Assurer un pouvoir clair et indépendant pour définir la politique
monétaire favorise en outre la crédibilité de cette
politique en la rendant plus transparente, c'est-à-dire en rendant ses
objectifs directement compréhensibles par le public. La transparence des
politiques monétaires est d'autant plus nécessaire qu'il est, en
général, plus difficile, à court terme, de contrôler
et d'évaluer leurs résultats.
·
La clarté du mandat statutaire des membres du
Conseil de la politique monétaire chargé de définir la
politique monétaire était impérative pour rendre cette
politique monétaire crédible, notamment parce que, en 1993, la
Banque de France bénéficiait depuis moins longtemps que d'autres
d'une réputation bien établie de rigueur monétaire.

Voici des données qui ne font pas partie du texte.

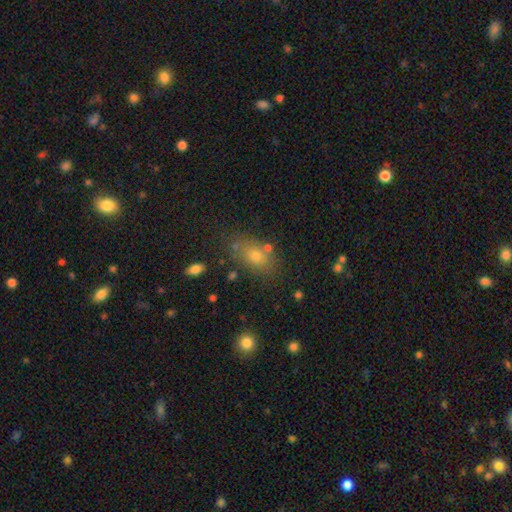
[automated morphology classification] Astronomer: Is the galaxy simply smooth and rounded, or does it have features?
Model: smooth — 71%.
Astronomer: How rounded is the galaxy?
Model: in between — 79%.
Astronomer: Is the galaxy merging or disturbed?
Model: none — 71%.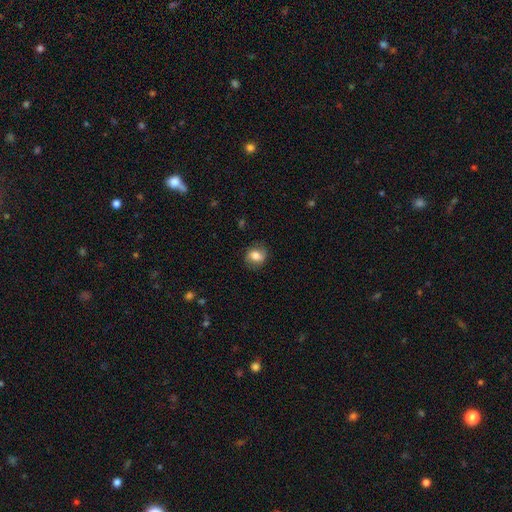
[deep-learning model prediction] Smooth or featured? Predicted: smooth (p=0.62). How rounded? Predicted: round (p=0.58). Merging? Predicted: none (p=0.77).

Cependant, même s'il est clair, ce mandat a été
considéré par certains comme peu conforme aux principes
démocratiques dès lors qu'il ne procède pas de
l'élection.
C'est oublier le fait que la mission de l'autorité chargée de
définir la politique monétaire est délimitée
nettement, qu'une telle politique doit inéluctablement être
coordonnée avec la politique économique générale du
Gouvernement, et que le législateur pouvait, à tout moment,
revenir sur cette indépendance.
II. LA PARTICIPATION DE LA BANQUE DE FRANCE AU SYSTEME EUROPEEN DE BANQUES
CENTRALES (SEBC)
A. L'INSERTION DE LA BANQUE DE FRANCE AU SEIN DU SEBC
Le premier alinéa du présent article assure,
conformément à l'article 106-1 qui dispose que "le SEBC est
composé de la BCE et des banques centrales nationales",
l'intégration de la Banque de France dans le SEBC.
Cet alinéa transfère donc la définition de la politique
monétaire au SEBC, et dispose que la Banque de France participe à
l'accomplissement des missions assignées par le Traité au SEBC,
dont l'objectif principal est d'assurer la stabilité des prix.

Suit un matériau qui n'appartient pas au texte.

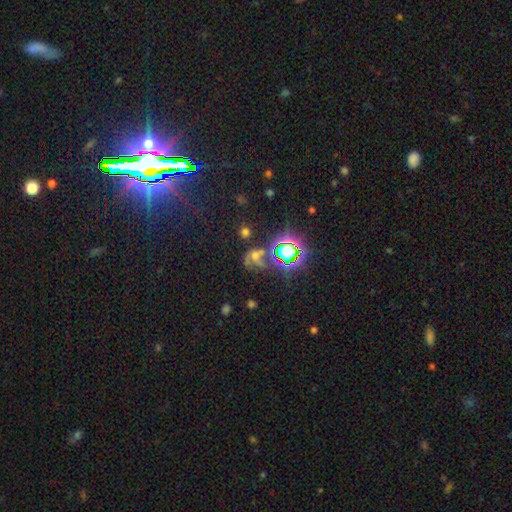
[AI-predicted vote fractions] smooth_or_featured: star or artifact (p=0.50) [alt: smooth p=0.30]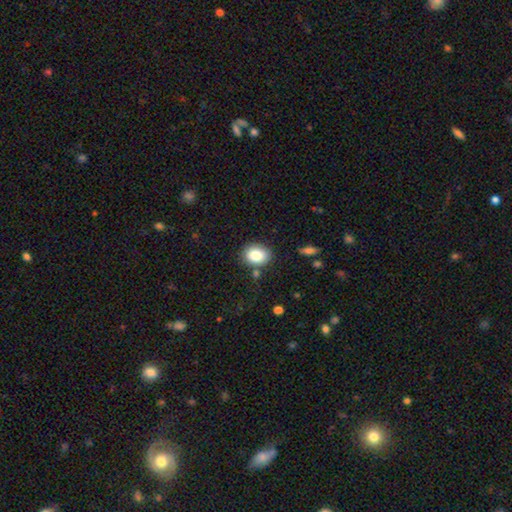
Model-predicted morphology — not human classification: type=smooth (84%); roundness=in between (58%); merging=none (81%).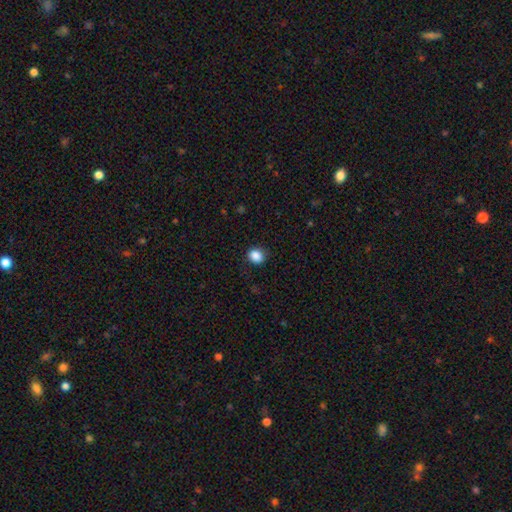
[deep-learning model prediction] Morphology: type=smooth (88%); roundness=round (69%); merging=none (88%).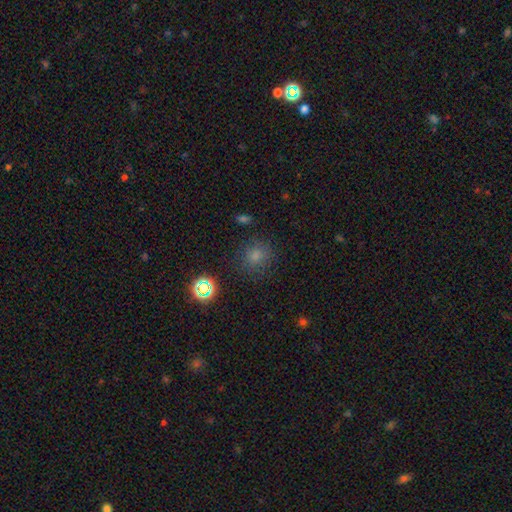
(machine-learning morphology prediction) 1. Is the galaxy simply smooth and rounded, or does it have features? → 73% smooth, 21% star or artifact, 6% featured or disk.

A cet égard, le premier alinéa du présent article fait
référence à l'article 4 A du Traité :
"Il est institué, selon les procédures prévues par le
présent Traité, un Système européen de banques
centrales, ci-après dénommé "SEBC", et une Banque centrale
européenne, ci-après dénommée "BCE" ; ils agissent
dans les limites des pouvoirs qui leur sont conférés par le
présent Traité et les statuts du SEBC et de la BCE,
ci-après dénommés "statuts du SEBC" qui lui sont
annexés."
Une version précédente du présent projet de loi faisait,
en revanche, référence aux articles 105-1 et 105-2 du
Traité qui définissent, respectivement, l'objectif principal et
les missions fondamentales du SEBC. La différence ne paraît pas,
à première vue, considérable.
Comment expliquer, dès lors, cette évolution du texte ? Il
semble, d'après les informations reçues par votre commission, que
la présente rédaction réponde à un souhait du
Conseil d'Etat qui a estimé que la référence aux articles
105-1 et 105-2 du Traité présentait le risque d'une
interprétation éventuelle trop restrictive et qu'il était
par conséquent préférable d'évoquer un article dont
la portée est très générale, comme c'est le cas
pour l'article 4 A.
En outre, le premier alinéa du présent article, tel qu'il est
rédigé, permet de prendre en considération l'avis de
l'Institut monétaire européen (IME), relatif à la
situation de la Banque de France au regard des exigences du Traité.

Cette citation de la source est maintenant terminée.